#### Problem details
Only the number is needed: the count of lines in the records with the word "state".

#### Data excerpts
★ ★ ★ ★ ★

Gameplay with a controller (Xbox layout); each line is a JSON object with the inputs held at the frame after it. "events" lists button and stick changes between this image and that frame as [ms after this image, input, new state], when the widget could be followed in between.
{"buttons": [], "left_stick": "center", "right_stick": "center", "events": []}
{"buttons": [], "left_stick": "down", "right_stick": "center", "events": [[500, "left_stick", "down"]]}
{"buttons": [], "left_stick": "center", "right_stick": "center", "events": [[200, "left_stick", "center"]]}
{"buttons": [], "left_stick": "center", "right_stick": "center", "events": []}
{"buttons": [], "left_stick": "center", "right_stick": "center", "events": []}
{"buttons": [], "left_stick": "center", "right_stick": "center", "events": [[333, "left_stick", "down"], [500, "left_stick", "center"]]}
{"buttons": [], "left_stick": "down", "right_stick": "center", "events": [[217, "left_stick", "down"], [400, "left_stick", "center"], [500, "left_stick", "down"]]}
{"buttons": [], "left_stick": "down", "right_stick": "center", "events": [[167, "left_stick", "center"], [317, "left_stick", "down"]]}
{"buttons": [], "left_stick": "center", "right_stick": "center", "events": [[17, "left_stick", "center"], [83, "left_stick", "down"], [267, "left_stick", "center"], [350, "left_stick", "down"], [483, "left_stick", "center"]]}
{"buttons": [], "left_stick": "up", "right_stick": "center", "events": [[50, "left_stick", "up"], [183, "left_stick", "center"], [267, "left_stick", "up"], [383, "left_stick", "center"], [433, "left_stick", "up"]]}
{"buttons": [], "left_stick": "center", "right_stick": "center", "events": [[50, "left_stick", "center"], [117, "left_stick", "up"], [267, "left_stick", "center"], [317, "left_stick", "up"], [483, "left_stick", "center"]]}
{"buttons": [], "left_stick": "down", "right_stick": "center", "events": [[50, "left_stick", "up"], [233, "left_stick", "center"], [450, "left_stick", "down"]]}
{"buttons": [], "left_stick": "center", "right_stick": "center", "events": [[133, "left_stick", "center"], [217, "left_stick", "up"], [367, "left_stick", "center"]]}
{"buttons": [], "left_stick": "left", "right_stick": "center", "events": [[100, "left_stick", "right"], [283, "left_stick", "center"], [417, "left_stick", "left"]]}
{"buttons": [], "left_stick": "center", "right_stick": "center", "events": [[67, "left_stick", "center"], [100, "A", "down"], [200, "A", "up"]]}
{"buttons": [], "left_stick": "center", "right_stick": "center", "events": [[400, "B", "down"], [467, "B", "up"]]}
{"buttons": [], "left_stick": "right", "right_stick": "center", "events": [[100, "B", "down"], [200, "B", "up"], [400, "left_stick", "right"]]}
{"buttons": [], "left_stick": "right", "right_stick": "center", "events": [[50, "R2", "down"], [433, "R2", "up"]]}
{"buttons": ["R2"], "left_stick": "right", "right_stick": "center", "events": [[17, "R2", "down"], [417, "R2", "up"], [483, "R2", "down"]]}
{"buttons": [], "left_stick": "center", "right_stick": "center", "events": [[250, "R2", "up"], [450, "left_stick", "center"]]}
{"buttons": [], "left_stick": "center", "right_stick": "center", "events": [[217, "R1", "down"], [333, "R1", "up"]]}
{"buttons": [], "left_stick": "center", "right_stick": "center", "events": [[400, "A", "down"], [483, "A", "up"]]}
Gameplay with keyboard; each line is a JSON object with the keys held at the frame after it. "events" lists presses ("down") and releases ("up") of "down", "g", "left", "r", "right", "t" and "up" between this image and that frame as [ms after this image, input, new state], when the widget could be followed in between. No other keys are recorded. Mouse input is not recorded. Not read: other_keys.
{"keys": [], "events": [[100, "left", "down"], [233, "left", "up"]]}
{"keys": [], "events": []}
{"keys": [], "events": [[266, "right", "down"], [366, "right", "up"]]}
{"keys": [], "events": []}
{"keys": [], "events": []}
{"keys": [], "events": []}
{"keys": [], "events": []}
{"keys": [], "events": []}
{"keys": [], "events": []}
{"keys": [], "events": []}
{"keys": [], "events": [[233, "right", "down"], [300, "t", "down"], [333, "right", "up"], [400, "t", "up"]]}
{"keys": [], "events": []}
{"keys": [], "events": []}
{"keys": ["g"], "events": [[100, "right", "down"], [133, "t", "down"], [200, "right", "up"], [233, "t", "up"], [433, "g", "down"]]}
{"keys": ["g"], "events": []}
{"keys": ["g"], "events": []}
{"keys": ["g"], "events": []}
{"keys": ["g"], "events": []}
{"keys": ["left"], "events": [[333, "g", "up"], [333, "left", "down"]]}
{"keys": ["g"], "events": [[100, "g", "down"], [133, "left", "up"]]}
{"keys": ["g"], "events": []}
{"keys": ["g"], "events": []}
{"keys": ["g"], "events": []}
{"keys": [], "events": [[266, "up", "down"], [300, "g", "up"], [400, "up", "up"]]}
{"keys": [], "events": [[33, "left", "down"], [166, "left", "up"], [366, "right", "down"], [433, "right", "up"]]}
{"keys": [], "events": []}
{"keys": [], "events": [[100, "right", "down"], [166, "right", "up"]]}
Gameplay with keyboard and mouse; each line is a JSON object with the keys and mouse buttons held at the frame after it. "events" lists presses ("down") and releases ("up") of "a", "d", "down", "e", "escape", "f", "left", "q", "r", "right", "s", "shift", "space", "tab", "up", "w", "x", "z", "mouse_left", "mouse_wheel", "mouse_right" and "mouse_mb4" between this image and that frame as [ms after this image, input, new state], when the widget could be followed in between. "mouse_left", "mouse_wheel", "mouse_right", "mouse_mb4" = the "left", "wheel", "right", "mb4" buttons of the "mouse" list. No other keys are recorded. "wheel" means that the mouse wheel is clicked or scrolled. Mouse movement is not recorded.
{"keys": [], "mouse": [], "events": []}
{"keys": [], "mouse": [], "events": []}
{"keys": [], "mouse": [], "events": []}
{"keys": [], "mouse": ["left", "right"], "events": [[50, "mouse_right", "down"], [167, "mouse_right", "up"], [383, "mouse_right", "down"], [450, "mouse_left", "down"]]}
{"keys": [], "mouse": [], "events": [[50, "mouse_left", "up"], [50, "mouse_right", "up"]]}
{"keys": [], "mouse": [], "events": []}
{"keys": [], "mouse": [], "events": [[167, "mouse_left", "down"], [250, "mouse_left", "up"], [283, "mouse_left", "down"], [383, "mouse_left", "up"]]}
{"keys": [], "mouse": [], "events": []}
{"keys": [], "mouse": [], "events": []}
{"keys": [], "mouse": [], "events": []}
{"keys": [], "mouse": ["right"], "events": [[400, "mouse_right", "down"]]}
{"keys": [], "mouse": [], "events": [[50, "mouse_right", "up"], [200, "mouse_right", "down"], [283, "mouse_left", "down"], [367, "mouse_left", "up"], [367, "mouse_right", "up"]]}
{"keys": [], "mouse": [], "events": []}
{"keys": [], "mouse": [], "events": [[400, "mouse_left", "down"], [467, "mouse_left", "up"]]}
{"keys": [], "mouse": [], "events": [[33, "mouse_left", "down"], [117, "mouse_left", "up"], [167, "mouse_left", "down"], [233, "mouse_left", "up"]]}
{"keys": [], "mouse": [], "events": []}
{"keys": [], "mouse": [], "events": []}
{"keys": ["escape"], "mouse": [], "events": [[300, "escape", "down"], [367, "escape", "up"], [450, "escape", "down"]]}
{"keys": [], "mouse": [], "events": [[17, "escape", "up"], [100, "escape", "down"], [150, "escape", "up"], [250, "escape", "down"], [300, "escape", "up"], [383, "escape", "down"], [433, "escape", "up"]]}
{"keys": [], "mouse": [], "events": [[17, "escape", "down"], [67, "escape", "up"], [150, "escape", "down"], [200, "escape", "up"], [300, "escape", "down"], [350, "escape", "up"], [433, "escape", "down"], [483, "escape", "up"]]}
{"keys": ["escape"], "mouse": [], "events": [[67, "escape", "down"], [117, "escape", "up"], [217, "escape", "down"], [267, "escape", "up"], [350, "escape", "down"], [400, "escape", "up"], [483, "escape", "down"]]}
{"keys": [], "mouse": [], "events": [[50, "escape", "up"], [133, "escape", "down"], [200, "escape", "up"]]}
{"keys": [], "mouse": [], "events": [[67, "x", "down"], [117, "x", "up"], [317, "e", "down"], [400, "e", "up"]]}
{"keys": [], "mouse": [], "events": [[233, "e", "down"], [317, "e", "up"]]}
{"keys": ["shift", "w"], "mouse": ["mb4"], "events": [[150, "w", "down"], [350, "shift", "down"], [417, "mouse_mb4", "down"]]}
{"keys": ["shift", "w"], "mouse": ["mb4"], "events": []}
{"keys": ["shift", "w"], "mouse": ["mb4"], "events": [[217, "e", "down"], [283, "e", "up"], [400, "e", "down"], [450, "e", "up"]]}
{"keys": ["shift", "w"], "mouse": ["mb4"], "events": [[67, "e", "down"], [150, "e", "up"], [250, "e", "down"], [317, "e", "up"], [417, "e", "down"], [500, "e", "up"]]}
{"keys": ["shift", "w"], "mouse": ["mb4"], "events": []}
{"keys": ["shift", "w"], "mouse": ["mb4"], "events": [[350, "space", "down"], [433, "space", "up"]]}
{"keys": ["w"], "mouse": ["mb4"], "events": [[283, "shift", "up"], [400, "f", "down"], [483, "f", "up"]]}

★ ★ ★ ★ ★

#### Answer to this exercise
3